== Zu bearbeitende Aufgaben ==
A) Führe jeden Ausdruck auf, der im Artikel über den BND und den Irakkrieg in Guillemets (»…«) steht, und nenne jeden nur einmal.
B) Zitiere aus den Datensätzen die Zeilen von der Zeile mit „pose: elev=38.6 azim=271.5“ bis einschließlich der Zeile mit „Dot at: (330, 302)“.

Zahlte BND jahrelang Schweigegeld?

»Curveball«-Lüge: Geheimdienst verschaffte Stichwortgeber für den Irak-Krieg deutschen Pass

  • René Heilig
  • Lesedauer: 3 Min.
Der Bundesnachrichtendienst (BND) hat seinem einstigen Informanten Rafid Ahmed Alwan (Deckname »Curveball«) auch noch gut fünf Jahre nach dessen Enttarnung als dreister Lügner mit Geld und anderen Vergünstigungen versorgt. Der Skandal ruft nach der Aufmerksamkeit von Staatsanwälten und Parlamentariern.

Heute Abend zeigen die NDR-Kollegen von »Panorama« eine Dokumentation unter dem Titel »Die Lügen vom Dienst – der BND und der Irakkrieg«. Wieder versuchen Journalisten, Parlamentarier – in diesem Fall die Mitglieder des Parlamentarischen Kontrollgremiums (PKGr) – zur Jagd zu tragen.

Es geht um den Fall »Curveball«. Hinter diesem Decknamen verbirgt sich ein irakischer Informant des BND. Er war 1999 nach Deutschland gekommen, hatte Kontakt zum BND gefunden und den Geheimdienstlern die wildesten Lügengeschichten über ein angebliches irakisches Biowaffenprogramm erzählt. Der Chemie-Ingenieur wurde ausgequetscht. Über 100 schriftliche Berichte reichte der BND an die CIA weiter, dann schickten sie die Quelle, an deren Glaubwürdigkeit der deutsche Dienst selbst erhebliche Zweifel hatte, zu den US-Kollegen.

== Bereitgestellte Daten ==
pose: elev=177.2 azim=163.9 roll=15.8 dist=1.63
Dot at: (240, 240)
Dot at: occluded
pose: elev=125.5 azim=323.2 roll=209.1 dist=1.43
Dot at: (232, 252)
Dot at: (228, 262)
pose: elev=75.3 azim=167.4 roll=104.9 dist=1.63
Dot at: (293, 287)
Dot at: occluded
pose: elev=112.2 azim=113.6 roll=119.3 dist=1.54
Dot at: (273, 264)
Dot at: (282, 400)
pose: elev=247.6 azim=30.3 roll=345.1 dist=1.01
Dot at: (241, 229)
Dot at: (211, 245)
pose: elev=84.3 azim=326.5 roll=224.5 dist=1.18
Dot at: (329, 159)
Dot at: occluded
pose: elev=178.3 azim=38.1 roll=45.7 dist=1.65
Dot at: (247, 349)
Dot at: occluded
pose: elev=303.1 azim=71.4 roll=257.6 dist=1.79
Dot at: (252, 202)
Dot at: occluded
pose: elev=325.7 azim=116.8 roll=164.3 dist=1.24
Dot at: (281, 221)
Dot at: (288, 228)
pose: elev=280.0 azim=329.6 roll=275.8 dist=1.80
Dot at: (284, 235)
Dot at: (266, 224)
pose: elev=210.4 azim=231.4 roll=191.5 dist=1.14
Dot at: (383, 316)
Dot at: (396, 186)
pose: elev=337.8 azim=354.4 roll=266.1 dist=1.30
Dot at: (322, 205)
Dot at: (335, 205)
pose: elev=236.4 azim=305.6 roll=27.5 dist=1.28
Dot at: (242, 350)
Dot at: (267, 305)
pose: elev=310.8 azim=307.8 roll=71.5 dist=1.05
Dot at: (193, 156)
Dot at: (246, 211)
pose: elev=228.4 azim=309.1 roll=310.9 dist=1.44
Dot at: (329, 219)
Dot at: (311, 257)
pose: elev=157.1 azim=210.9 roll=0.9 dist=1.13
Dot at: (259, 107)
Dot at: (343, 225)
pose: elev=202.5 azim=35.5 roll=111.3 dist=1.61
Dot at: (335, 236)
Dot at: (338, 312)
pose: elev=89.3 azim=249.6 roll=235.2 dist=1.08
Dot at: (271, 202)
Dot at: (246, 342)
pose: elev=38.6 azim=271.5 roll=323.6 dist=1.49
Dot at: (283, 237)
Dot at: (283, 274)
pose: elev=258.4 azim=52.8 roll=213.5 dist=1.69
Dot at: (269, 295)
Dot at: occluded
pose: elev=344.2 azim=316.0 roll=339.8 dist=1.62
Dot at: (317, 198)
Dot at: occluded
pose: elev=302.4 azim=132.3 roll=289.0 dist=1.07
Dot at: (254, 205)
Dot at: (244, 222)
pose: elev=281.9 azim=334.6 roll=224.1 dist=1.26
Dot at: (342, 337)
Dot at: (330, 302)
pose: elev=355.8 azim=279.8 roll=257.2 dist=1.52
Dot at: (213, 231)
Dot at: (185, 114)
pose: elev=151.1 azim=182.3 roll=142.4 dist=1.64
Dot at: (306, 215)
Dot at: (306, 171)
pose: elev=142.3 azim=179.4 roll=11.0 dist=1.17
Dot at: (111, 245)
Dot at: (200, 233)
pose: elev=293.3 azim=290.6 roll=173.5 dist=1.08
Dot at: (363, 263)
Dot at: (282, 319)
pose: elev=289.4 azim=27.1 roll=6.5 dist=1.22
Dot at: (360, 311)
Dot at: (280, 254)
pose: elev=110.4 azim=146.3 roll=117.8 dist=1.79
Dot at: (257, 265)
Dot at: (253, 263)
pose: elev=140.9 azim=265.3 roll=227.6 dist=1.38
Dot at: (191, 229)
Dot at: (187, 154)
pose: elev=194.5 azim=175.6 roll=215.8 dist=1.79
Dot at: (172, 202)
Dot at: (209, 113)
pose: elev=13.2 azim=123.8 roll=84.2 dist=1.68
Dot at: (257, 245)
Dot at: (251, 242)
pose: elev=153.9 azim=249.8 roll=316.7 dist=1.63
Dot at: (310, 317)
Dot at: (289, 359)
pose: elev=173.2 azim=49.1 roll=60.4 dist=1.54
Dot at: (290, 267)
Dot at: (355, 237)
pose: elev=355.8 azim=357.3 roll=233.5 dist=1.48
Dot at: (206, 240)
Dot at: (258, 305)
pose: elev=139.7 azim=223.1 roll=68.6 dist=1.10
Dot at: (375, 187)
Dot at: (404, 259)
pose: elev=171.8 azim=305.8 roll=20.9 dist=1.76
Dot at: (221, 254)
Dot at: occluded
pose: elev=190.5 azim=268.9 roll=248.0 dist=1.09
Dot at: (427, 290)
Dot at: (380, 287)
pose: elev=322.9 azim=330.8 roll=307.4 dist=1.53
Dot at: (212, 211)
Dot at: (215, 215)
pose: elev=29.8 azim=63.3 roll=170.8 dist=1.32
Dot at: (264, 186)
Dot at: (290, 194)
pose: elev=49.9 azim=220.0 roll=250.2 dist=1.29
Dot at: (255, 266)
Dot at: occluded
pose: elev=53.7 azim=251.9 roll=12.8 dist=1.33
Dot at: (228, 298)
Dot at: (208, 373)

== Lösungen je Aufgabe ==
A)
Curveball
Panorama
Die Lügen vom Dienst – der BND und der Irakkrieg

B)
pose: elev=38.6 azim=271.5 roll=323.6 dist=1.49
Dot at: (283, 237)
Dot at: (283, 274)
pose: elev=258.4 azim=52.8 roll=213.5 dist=1.69
Dot at: (269, 295)
Dot at: occluded
pose: elev=344.2 azim=316.0 roll=339.8 dist=1.62
Dot at: (317, 198)
Dot at: occluded
pose: elev=302.4 azim=132.3 roll=289.0 dist=1.07
Dot at: (254, 205)
Dot at: (244, 222)
pose: elev=281.9 azim=334.6 roll=224.1 dist=1.26
Dot at: (342, 337)
Dot at: (330, 302)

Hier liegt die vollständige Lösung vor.